**PROVIDED PASSAGE:**
Re: Rebalancing stuck, never finishes

2021-02-26 Thread Sophie Blee-Goldman
Peter,

It does seem like KAFKA-9752 is the most likely suspect, although if your
clients
were upgraded to 2.6.1 then I don't believe they would be on an early
enough version
of the JoinGroup to run into this. I'm not 100% sure though, it may be a
good idea
to leave a comment on that ticket and ping Jason directly since he
implemented the fix

Murilo,

I agree that your problem is not likely to be KAFKA-9752, since that was
caused by
KAFKA-9232 and that code is not present  in 2.2.1. But maybe you're hitting
up on the
issue which  KAFKA-9232 was originally intended to fix? In any case, 2.2.1
is quite old now
so there may be other known bugs which have since been fixed.

I know it's not always possible/easy, but I would still recommend to
upgrade your brokers to a
more recent version if you can.


On Fri, Feb 26, 2021 at 7:19 AM Murilo Tavares  wrote:

> Just to provide a bit more detail, I noticed Peter's pattern:
> "Rebalance failed. org.apache.kafka.common.errors.DisconnectException:
> null"
> "(Re-)joining group"
>
> But I also get a different pattern, interchangeably:
> Group coordinator broker-1:9092 (id: 2147483646 rack: null) is unavailable
> or invalid due to cause: null.isDisconnected: true. Rediscovery will be
> attempted.
> Followed by
> Discovered group coordinator broker-1:9092 (id: 2147483646 rack: null)
>
>
>
> On Fri, 26 Feb 2021 at 09:59, Murilo Tavares  wrote:
>
> > Hi
> > I got the same behaviour yesterday while trying to upgrade my
> KafkaStreams
> > app from 2.4.1 to 2.7.0. Our brokers are on 2.2.1.
> >
> > Looking at KAFKA-9752 it mentions the cause being two other tickets:
> > https://issues.apache.org/jira/browse/KAFKA-7610
> > https://issues.apache.org/jira/browse/KAFKA-9232
> >
> > Although the first ticket seems fixed in 2.2.0, the latter was just fixed
> > in 2.2.3, so my brokers shouldn't have the code for KAFKA-9232.
> > But what I don't understand is that KAFKA-9752 says:
> > "Note that this is only possible if 1) we have a consumer using an old
> > JoinGroup version, 2) the consumer times out and disconnects from its
> > initial JoinGroup request."
> > In this case, I guess my consumer is not using an old JoinGroup, as my
> > consumers (KafkaStreams) are on 2.7.0...
> >
> > Thanks
> > Murilo
> >
> > On Fri, 26 Feb 2021 at 06:06, Péter Sinóros-Szabó
> >  wrote:
> >
> >> Hey Sophie,
> >>
> >> thanks for the link, I was checking that ticket, but I was not sure if
> it
> >> is relevant for our case.
> >> Eventually we "fixed" our problem with reducing the session.timeout.ms
> >> (it
> >> was set to a high value for other reasons).

**TO-DO ITEM:**
In the thread about stuck Kafka rebalancing, what version are Murilo's brokers running?

**RECORDS SUPPLIED:**
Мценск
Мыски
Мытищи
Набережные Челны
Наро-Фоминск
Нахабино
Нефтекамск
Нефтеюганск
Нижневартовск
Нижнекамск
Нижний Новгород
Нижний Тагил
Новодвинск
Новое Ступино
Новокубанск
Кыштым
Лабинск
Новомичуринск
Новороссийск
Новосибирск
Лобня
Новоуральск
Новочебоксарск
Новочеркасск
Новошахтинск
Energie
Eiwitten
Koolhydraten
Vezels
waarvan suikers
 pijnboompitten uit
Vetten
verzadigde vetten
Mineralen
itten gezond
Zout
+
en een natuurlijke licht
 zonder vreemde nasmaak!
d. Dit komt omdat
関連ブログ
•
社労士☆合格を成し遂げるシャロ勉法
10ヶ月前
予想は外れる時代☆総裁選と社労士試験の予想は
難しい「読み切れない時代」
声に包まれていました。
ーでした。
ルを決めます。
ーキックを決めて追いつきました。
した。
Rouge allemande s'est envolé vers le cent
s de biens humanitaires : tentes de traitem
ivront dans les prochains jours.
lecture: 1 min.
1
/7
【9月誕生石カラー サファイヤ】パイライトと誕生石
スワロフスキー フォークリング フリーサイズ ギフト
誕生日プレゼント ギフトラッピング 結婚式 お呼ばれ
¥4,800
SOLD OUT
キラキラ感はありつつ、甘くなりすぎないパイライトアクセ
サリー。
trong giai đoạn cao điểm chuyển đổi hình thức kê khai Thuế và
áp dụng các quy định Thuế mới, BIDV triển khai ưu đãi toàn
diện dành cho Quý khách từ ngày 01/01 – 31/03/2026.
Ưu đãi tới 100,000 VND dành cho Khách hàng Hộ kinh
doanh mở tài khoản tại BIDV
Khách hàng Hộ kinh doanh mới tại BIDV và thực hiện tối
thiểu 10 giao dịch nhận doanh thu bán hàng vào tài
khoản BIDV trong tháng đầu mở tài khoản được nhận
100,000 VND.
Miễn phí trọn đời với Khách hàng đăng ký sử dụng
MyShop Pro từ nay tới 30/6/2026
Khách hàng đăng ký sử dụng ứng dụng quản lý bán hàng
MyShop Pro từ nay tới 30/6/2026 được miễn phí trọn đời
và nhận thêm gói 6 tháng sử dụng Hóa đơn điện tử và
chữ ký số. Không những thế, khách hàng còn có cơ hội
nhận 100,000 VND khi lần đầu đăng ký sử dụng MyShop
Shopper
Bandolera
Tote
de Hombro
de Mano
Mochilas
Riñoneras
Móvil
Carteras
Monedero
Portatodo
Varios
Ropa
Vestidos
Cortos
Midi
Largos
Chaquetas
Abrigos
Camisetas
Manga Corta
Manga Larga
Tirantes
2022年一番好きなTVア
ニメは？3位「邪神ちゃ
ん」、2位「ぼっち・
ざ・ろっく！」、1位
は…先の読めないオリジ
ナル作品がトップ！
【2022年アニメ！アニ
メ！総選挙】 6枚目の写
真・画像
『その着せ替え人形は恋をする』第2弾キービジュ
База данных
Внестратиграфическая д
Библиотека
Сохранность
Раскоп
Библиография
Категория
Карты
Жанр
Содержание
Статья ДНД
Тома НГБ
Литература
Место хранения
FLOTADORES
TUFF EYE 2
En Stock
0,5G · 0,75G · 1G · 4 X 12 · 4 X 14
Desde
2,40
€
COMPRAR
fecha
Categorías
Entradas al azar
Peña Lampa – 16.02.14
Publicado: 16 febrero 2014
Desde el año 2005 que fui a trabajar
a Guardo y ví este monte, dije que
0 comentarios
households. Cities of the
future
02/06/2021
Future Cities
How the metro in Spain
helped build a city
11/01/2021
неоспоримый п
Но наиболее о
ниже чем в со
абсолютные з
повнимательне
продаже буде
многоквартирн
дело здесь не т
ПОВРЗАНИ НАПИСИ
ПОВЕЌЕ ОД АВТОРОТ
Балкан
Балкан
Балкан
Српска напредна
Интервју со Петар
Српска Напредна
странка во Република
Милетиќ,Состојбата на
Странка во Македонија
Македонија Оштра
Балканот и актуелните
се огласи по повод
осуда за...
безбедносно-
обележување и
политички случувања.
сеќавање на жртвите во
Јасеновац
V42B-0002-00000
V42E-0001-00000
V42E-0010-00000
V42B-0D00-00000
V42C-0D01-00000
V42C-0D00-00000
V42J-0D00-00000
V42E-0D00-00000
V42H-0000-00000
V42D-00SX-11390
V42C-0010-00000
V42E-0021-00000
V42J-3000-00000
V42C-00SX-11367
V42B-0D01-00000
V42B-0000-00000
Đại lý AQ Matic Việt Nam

**EXERCISE RESULT:**
2.2.1